Hoax dapat memicu konflik bahkan perang saudara. Sejarah mencatat bahwa peperangan yang tersulut karena kabar hoax sudah beberapa kali terjadi. Salah satunya adalah perang dunia II yang bermula dari serangan militer Jerman ke Polandia sebagai balasan atas invasi yang dilakukan Polandia terhadap tentara Jerman sehari sebelumnya. Namun belakangan akhirnya terbongkar bahwa kabar invasi Polandia terhadap tentara Jerman hanyalah hoax semata. Karena kenyataannya justru kabar tersebut dikarang agar Jerman punya alasan untuk memulai peperangan. Begitupun dalam suatu negara. Ketika kabar hoax tidak disikapi secara bijak, hal itu tidak hanya berpotensi memecah belah persatuan, tapi juga bisa memicu perang saudara.
Hoax dapat merusak citra dan integritas individu. Dalam kontestasi politik seperti saat ini, kabar hoax umumnya tak jauh -- jauh dari menyerang citra atau integritas lawan politik. Bagaimanapun juga, kabar hoax yang sudah terlanjur beredar akhirnya membuat publik bertanya -- tanya kembali soal sosok yang diberitakan. Ketika sebagian kelompok akhirnya percaya dengan kabar hoax, tentunya hal tersebut akan merusak citra dan integritas korban hoax yang bersangkutan.
Hoax dapat merusak pola pikir generasi muda. Umumnya generasi muda lebih bebas dan lepas dalam mengungkapkan ekspresinya di media sosial. Semestinya generasi muda ini diberikan ruang diskusi yang membangun narasi -- narasi positif. Ketika justru kabar hoax yang banyak tersaji, dikhawatirkan generasi muda terjebak dalam interaksi kurang bermanfaat yang justru membangkitkan emosi. Seperti saling caci, saling fitnah dan lain sebagainya.
Tangkal Hoax dengan 5 hal ini
Menurut Kominfo, pada Januari 2019 saja sudah tercatat 70 lebih kabar hoax yang beredar. Dan angka ini diyakini akan terus meningkat hingga jelang waktu pemilihan umum yang semakin mendekat.
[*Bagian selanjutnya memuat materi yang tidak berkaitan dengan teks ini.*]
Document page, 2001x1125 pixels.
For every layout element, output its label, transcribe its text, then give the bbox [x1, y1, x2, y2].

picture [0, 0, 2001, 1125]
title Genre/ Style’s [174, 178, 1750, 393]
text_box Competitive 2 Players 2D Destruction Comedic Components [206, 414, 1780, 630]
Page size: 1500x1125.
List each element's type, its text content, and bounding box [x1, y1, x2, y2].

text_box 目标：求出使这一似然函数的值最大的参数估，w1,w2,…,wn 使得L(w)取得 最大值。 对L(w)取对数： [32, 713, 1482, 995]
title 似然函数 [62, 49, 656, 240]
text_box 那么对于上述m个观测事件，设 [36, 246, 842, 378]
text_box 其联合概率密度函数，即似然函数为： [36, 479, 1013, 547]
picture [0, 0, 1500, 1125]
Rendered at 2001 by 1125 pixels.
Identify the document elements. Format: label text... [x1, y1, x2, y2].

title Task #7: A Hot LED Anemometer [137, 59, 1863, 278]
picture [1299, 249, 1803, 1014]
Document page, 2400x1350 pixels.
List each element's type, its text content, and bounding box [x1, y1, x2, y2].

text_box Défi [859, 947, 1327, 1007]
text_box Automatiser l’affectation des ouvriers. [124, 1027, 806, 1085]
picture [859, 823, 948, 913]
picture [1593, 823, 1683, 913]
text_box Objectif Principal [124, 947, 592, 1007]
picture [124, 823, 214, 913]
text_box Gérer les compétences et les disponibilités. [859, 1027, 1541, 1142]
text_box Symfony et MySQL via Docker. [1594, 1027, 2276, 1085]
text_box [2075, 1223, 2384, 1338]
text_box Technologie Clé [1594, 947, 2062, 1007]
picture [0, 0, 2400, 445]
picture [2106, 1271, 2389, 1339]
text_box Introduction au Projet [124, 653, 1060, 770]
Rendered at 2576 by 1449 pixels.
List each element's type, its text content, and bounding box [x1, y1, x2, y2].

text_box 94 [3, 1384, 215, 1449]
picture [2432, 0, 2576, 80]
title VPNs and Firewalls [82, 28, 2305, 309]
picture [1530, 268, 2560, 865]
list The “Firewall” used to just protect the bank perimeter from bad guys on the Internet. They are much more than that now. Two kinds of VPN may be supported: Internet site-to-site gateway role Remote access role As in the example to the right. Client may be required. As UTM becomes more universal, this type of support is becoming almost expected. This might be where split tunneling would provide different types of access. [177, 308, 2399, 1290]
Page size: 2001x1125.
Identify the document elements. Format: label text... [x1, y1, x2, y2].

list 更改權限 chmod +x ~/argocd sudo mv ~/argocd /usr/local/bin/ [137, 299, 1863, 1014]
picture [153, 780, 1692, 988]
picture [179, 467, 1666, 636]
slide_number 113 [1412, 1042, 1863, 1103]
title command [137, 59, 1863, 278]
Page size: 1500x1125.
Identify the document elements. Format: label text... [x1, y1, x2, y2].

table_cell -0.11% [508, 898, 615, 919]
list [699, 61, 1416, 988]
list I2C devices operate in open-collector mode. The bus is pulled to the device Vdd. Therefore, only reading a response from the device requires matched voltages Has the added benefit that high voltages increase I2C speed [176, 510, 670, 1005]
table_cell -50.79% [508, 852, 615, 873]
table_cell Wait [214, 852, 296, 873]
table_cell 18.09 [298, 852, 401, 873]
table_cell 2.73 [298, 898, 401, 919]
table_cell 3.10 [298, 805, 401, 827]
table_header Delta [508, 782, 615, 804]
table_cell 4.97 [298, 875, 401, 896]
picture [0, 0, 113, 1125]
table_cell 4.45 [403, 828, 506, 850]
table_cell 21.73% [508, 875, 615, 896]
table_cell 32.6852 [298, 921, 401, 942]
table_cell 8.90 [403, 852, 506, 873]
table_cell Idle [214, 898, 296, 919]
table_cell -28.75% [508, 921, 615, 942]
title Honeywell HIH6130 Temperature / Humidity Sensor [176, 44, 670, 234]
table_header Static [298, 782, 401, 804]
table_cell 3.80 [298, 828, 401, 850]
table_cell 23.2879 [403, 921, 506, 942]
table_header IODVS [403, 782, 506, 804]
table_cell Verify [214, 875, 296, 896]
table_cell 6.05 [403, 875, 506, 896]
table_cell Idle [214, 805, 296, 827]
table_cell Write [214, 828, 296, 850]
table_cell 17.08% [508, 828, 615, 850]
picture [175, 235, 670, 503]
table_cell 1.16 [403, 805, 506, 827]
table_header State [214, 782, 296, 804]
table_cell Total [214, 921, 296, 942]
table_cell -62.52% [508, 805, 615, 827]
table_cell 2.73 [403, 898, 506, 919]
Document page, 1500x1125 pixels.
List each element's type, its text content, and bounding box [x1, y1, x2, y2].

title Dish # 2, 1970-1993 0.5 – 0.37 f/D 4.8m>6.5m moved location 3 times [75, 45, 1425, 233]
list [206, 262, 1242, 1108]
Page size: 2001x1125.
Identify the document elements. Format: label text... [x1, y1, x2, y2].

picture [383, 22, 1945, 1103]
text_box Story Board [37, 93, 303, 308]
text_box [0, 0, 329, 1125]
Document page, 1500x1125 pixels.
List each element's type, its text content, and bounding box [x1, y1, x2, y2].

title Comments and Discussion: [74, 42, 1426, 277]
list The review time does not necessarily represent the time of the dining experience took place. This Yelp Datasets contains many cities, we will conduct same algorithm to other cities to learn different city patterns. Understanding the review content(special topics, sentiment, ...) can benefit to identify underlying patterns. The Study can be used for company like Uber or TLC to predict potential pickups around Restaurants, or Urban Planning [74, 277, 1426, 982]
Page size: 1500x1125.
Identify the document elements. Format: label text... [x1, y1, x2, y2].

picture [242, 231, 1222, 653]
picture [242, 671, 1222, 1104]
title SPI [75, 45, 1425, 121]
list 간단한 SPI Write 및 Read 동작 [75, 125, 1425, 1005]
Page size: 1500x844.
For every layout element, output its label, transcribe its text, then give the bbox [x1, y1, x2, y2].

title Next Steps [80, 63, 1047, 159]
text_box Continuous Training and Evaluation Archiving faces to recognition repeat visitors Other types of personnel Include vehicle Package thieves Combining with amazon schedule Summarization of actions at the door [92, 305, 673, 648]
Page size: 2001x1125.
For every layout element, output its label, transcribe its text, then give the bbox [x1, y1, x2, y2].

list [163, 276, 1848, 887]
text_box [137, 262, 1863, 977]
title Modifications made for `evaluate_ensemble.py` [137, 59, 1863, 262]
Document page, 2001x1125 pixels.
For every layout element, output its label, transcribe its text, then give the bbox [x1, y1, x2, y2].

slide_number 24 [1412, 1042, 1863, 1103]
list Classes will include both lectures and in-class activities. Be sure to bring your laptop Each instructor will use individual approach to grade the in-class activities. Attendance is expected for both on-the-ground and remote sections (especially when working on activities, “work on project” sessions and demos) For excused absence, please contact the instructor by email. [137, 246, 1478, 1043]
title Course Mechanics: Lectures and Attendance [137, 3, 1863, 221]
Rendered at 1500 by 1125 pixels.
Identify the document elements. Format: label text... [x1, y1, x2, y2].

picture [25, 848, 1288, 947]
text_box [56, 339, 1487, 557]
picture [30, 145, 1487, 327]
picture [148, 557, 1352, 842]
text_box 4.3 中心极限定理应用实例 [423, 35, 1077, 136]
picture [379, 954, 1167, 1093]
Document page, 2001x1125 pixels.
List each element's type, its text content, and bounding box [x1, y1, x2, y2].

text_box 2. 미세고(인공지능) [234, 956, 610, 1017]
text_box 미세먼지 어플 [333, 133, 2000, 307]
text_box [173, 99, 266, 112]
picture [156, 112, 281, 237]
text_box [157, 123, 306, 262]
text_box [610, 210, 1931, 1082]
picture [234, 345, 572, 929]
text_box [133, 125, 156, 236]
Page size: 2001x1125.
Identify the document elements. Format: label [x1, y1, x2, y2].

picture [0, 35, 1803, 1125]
Namun saya yakin sebagian besar netizen Indonesia masih menginginkan Pemilu 2019 ini jadi pesta demokrasi yang menggembirakan. Bukan ajang untuk saling curiga, saling menjatuhkan, juga saling membenci. Karena bagaimanapun juga, kita semua merajut mimpi yang sama. Mengawal keberlanjutan pembangunan nasional untuk anak cucu kita nantinya.
- Menulis, berkomentar dan sebarkan konten yang baik - baik saja.
- Jangan terpengaruh dengan judul berita yang provokatif.
- Verifikasi atau laporkan konten berita yang disinyalir hoax pada portal - portal yang khusus membahas berita hoax seperti cekfakta.com, turnbackhoax.id atau stophoax.id besutan Kominfo.
- Mengedukasi teman, saudara ataupun tetangga agar melek literasi digital dan paham bahaya hoax, dengan membagikan artikel ini misalnya.
- Melaporkan pelaku penyebaran hoax yang sekiranya dapat memicu konflik sosial pada pihak yang berwajib.
Tugas menangkal hoax ini harus dikerjakan dengan bergotong royong. Karena dengan bersama - sama kita dapat menekan peredaran hoax yang merajalela. Pada akhirnya tugas untuk menjaga Pemilu 2019 agar tetap damai dan beradab ada pada pundak kita, para netizen Indonesia. Yuk semangat tangkal hoax demi keberlanjutan pembangunan nasional, dimulai dari diri sendiri.